As conventional wisdom goes, because the cost of a college education has risen so rapidly - outpacing the rate of inflation year after year - it has become a bad investment, and there is a need for federal assistance by way of subsidies and regulation. But as it often is, the conventional wisdom is more folly than fact.

It is true that there has been a substantial rise in university tuition since 1980 (in constant dollars, it has more than doubled). It is equally clear that higher tuition rates have made it hard for many students and their families to finance a college education.

But the net benefits of attaining a degree have risen far more rapidly than the costs. Taking into account the higher income gains realized by the completion of a degree, college has become more affordable in recent decades. Higher education has never been a better deal.

The numbers are clear. An average bachelor's degree worker will earn almost $1 million more over the course of a lifetime than a worker with only a high school diploma. An average professional degree holder will realize an additional $2.3 million in income. Even those graduates who earn far less will overcome their educational costs with the added income. Because of these dramatic added gains, students can finance a college education by borrowing against future income.

Let us assume that an average college graduate has shouldered the full costs of an education at one of the priciest colleges in the nation. Say, also, that the student has no parental assistance, no cosigner, and no credit, and so his or her private loans are granted at wildly unfavorable rates.

Even in this most extreme mythical case, the $1 million in added income would slowly but surely render the massive accumulated debt a wise economic decision. As Nobel Prize-winning economist Gary Becker concluded recently on his blog: The debt of a student who borrows a lot by the standard of what the average student borrows is still usually not large relative to the earnings most students receive after working for several years.

Thus, there is no reason for government to subsidize a college education that is already eminently affordable.

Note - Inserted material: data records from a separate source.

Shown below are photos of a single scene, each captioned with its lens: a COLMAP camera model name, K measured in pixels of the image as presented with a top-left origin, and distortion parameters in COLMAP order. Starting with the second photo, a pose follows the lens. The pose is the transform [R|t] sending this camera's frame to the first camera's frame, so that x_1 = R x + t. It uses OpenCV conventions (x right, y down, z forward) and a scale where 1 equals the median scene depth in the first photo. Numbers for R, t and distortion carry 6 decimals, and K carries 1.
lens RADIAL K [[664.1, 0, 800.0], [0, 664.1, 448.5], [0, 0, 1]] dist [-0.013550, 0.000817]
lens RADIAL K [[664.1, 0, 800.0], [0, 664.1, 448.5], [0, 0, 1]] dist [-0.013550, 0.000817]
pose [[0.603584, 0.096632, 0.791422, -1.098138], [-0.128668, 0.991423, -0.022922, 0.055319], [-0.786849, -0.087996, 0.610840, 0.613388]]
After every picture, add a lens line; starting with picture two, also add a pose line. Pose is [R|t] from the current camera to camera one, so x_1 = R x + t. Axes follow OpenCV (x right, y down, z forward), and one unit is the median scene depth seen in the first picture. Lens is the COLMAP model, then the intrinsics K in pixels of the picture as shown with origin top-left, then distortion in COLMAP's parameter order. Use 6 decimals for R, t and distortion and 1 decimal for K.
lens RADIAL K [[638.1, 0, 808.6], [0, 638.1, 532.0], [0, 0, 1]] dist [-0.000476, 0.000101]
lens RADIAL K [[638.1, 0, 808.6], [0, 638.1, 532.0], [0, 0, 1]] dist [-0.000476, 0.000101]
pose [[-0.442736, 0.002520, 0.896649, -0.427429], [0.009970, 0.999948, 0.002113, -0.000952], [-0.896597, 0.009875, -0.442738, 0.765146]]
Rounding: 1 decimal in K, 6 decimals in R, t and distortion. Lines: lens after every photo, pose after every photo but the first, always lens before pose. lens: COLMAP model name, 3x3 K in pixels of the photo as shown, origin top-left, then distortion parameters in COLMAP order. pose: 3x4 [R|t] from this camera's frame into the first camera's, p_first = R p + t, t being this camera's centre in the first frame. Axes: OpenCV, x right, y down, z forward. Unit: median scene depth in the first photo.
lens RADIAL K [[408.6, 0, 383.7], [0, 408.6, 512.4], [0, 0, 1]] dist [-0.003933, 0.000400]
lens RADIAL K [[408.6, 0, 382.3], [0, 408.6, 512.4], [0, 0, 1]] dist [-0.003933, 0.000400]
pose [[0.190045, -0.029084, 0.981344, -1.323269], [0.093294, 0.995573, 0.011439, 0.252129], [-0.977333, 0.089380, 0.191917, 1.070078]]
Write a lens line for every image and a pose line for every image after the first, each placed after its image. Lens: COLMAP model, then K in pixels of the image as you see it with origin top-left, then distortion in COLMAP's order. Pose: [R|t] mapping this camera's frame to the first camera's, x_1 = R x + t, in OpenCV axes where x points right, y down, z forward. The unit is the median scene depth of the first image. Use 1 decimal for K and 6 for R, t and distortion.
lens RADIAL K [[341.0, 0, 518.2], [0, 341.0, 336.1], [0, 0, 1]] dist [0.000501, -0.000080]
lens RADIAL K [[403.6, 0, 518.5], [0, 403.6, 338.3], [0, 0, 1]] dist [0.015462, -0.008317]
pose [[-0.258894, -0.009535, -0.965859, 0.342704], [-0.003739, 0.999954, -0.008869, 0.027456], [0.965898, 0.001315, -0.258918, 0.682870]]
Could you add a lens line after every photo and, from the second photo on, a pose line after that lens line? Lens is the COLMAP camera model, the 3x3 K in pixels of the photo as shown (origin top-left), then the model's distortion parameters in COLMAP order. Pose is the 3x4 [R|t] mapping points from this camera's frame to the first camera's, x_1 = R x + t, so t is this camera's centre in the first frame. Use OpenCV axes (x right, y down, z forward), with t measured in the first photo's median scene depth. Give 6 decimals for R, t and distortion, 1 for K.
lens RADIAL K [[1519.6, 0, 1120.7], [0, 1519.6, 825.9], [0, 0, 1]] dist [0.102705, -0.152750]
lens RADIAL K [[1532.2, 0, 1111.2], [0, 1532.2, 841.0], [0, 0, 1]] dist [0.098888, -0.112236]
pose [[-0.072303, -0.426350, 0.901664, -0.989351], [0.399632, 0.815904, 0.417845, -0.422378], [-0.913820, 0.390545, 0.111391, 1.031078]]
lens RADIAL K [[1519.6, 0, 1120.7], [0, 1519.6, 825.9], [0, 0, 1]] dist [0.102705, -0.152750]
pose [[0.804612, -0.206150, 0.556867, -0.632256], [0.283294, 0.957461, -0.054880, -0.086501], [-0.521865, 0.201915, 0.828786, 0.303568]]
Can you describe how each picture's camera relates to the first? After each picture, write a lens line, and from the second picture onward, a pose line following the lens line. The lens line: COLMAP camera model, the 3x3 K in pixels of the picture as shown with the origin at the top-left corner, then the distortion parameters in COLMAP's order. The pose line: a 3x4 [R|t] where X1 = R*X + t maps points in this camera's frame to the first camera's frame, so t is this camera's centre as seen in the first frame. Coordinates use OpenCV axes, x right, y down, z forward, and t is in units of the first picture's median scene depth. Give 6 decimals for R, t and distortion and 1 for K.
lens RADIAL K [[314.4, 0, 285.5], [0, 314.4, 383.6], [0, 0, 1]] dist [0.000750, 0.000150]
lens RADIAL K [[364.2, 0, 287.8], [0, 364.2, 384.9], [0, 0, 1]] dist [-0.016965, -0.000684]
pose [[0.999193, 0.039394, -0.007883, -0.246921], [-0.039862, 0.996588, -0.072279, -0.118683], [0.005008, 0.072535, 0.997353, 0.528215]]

Of course, students who intend to enter relatively low-paying fields cannot borrow against a future salary they will never earn. An efficient market determines that accountants are more valuable, and should be compensated more, than caretakers. Doctors are more valued than vegan caterers. In most cases, the economic allocation of labor makes practical sense.

As conventional wisdom often forgets, government subsidies are expensive and are funded by taxpayers. Ironically, those truly disadvantaged citizens who are unqualified to attend college end up footing part of the bill in taxes for the education subsidies that will make better-off Americans much better off. The opportunity cost of the education subsidy money is that the public dollars, which are supposed to be helping those who cannot afford economic advancement, are often not doing that.

Luckily, progressive-minded colleges have stepped in to offer their own market solution in the form of price discrimination, or as it is known in the industry, financial aid. The policy has allowed students from poorer families with solid academic records to attend good colleges while paying little tuition. These students have the benefit of leaving college with much less debt.

These financial-aid policies and the rise in average return on the college investment have naturally led to more degree-holders. The growing education level of the population has led to better wages, increased productivity, and higher living standards over the last century.

If the many benefits of a college education continue to outpace the costs, subsidies are not needed. Precious public funds are better spent increasing opportunities for the disadvantaged, those who - from a flaw in the educational system or a broken family life - will not even finish high school.

Real change will be difficult, for extending the rapidly rising rewards of higher education to the individuals who need it the most will take much more than a pie-in-the-sky subsidy proposal and a FAFSA form.